**Brief**
An exact copy of every record is required.

★ ★ ★ ★ ★ ★ ★

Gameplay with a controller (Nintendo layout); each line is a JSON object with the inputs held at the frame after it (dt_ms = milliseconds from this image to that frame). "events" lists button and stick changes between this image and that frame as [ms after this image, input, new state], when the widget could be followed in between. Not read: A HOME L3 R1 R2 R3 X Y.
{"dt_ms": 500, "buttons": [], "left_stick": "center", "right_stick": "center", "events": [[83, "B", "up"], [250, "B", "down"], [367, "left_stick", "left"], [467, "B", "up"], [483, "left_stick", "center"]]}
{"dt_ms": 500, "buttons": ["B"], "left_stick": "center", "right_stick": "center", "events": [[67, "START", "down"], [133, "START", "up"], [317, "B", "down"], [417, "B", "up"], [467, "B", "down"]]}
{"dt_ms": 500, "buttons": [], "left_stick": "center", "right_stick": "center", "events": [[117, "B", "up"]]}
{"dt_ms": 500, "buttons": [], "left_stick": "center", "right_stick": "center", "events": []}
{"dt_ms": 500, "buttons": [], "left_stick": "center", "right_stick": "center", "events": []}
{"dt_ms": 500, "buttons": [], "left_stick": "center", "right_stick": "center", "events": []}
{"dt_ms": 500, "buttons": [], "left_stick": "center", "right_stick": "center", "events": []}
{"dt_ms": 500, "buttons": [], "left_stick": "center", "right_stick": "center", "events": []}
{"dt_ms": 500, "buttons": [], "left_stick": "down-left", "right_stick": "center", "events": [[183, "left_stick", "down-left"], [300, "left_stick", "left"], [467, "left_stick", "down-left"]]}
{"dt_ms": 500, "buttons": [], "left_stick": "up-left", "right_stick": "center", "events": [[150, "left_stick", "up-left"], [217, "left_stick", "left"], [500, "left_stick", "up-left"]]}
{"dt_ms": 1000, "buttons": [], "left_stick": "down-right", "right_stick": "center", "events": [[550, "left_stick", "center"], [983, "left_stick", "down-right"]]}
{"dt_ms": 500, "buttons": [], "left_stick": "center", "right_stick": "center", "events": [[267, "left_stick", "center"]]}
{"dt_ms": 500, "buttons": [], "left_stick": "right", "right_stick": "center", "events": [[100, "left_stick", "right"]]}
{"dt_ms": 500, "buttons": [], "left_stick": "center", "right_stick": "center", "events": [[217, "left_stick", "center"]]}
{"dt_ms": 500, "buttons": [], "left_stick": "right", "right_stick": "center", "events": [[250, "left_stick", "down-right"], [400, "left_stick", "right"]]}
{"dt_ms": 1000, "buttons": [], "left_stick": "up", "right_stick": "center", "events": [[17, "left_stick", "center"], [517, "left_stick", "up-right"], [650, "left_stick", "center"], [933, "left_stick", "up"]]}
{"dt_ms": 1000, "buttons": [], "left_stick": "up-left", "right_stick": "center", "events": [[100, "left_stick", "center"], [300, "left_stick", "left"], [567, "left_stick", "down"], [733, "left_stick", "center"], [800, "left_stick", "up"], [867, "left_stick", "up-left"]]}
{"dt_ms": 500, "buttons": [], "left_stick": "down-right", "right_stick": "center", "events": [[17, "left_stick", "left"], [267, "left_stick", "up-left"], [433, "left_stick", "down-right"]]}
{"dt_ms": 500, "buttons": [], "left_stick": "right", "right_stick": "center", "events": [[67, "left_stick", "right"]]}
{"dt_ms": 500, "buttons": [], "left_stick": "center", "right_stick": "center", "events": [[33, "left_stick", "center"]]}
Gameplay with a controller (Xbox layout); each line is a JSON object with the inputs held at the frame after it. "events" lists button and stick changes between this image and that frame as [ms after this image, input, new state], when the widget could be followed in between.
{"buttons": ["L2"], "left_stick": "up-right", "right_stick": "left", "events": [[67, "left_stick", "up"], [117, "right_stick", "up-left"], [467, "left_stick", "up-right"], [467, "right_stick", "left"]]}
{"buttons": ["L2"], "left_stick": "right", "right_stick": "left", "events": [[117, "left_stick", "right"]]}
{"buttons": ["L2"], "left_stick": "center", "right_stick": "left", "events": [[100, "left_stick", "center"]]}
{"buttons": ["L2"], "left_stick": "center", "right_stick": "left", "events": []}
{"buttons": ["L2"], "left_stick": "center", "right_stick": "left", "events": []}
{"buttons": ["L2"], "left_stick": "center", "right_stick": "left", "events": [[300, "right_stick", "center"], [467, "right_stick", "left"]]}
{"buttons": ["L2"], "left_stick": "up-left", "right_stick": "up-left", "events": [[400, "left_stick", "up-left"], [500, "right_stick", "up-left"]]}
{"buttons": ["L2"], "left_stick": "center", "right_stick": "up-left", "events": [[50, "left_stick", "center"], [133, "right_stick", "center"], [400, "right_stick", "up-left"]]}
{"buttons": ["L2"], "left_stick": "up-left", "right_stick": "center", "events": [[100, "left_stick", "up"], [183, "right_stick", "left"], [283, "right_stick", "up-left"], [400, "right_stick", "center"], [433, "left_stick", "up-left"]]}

★ ★ ★ ★ ★ ★ ★

**Response area**
Gameplay with a controller (Nintendo layout); each line is a JSON object with the inputs held at the frame after it (dt_ms = milliseconds from this image to that frame). "events" lists button and stick changes between this image and that frame as [ms after this image, input, new state], when the widget could be followed in between. Not read: A HOME L3 R1 R2 R3 X Y.
{"dt_ms": 500, "buttons": [], "left_stick": "center", "right_stick": "center", "events": [[83, "B", "up"], [250, "B", "down"], [367, "left_stick", "left"], [467, "B", "up"], [483, "left_stick", "center"]]}
{"dt_ms": 500, "buttons": ["B"], "left_stick": "center", "right_stick": "center", "events": [[67, "START", "down"], [133, "START", "up"], [317, "B", "down"], [417, "B", "up"], [467, "B", "down"]]}
{"dt_ms": 500, "buttons": [], "left_stick": "center", "right_stick": "center", "events": [[117, "B", "up"]]}
{"dt_ms": 500, "buttons": [], "left_stick": "center", "right_stick": "center", "events": []}
{"dt_ms": 500, "buttons": [], "left_stick": "center", "right_stick": "center", "events": []}
{"dt_ms": 500, "buttons": [], "left_stick": "center", "right_stick": "center", "events": []}
{"dt_ms": 500, "buttons": [], "left_stick": "center", "right_stick": "center", "events": []}
{"dt_ms": 500, "buttons": [], "left_stick": "center", "right_stick": "center", "events": []}
{"dt_ms": 500, "buttons": [], "left_stick": "down-left", "right_stick": "center", "events": [[183, "left_stick", "down-left"], [300, "left_stick", "left"], [467, "left_stick", "down-left"]]}
{"dt_ms": 500, "buttons": [], "left_stick": "up-left", "right_stick": "center", "events": [[150, "left_stick", "up-left"], [217, "left_stick", "left"], [500, "left_stick", "up-left"]]}
{"dt_ms": 1000, "buttons": [], "left_stick": "down-right", "right_stick": "center", "events": [[550, "left_stick", "center"], [983, "left_stick", "down-right"]]}
{"dt_ms": 500, "buttons": [], "left_stick": "center", "right_stick": "center", "events": [[267, "left_stick", "center"]]}
{"dt_ms": 500, "buttons": [], "left_stick": "right", "right_stick": "center", "events": [[100, "left_stick", "right"]]}
{"dt_ms": 500, "buttons": [], "left_stick": "center", "right_stick": "center", "events": [[217, "left_stick", "center"]]}
{"dt_ms": 500, "buttons": [], "left_stick": "right", "right_stick": "center", "events": [[250, "left_stick", "down-right"], [400, "left_stick", "right"]]}
{"dt_ms": 1000, "buttons": [], "left_stick": "up", "right_stick": "center", "events": [[17, "left_stick", "center"], [517, "left_stick", "up-right"], [650, "left_stick", "center"], [933, "left_stick", "up"]]}
{"dt_ms": 1000, "buttons": [], "left_stick": "up-left", "right_stick": "center", "events": [[100, "left_stick", "center"], [300, "left_stick", "left"], [567, "left_stick", "down"], [733, "left_stick", "center"], [800, "left_stick", "up"], [867, "left_stick", "up-left"]]}
{"dt_ms": 500, "buttons": [], "left_stick": "down-right", "right_stick": "center", "events": [[17, "left_stick", "left"], [267, "left_stick", "up-left"], [433, "left_stick", "down-right"]]}
{"dt_ms": 500, "buttons": [], "left_stick": "right", "right_stick": "center", "events": [[67, "left_stick", "right"]]}
{"dt_ms": 500, "buttons": [], "left_stick": "center", "right_stick": "center", "events": [[33, "left_stick", "center"]]}
Gameplay with a controller (Xbox layout); each line is a JSON object with the inputs held at the frame after it. "events" lists button and stick changes between this image and that frame as [ms after this image, input, new state], when the widget could be followed in between.
{"buttons": ["L2"], "left_stick": "up-right", "right_stick": "left", "events": [[67, "left_stick", "up"], [117, "right_stick", "up-left"], [467, "left_stick", "up-right"], [467, "right_stick", "left"]]}
{"buttons": ["L2"], "left_stick": "right", "right_stick": "left", "events": [[117, "left_stick", "right"]]}
{"buttons": ["L2"], "left_stick": "center", "right_stick": "left", "events": [[100, "left_stick", "center"]]}
{"buttons": ["L2"], "left_stick": "center", "right_stick": "left", "events": []}
{"buttons": ["L2"], "left_stick": "center", "right_stick": "left", "events": []}
{"buttons": ["L2"], "left_stick": "center", "right_stick": "left", "events": [[300, "right_stick", "center"], [467, "right_stick", "left"]]}
{"buttons": ["L2"], "left_stick": "up-left", "right_stick": "up-left", "events": [[400, "left_stick", "up-left"], [500, "right_stick", "up-left"]]}
{"buttons": ["L2"], "left_stick": "center", "right_stick": "up-left", "events": [[50, "left_stick", "center"], [133, "right_stick", "center"], [400, "right_stick", "up-left"]]}
{"buttons": ["L2"], "left_stick": "up-left", "right_stick": "center", "events": [[100, "left_stick", "up"], [183, "right_stick", "left"], [283, "right_stick", "up-left"], [400, "right_stick", "center"], [433, "left_stick", "up-left"]]}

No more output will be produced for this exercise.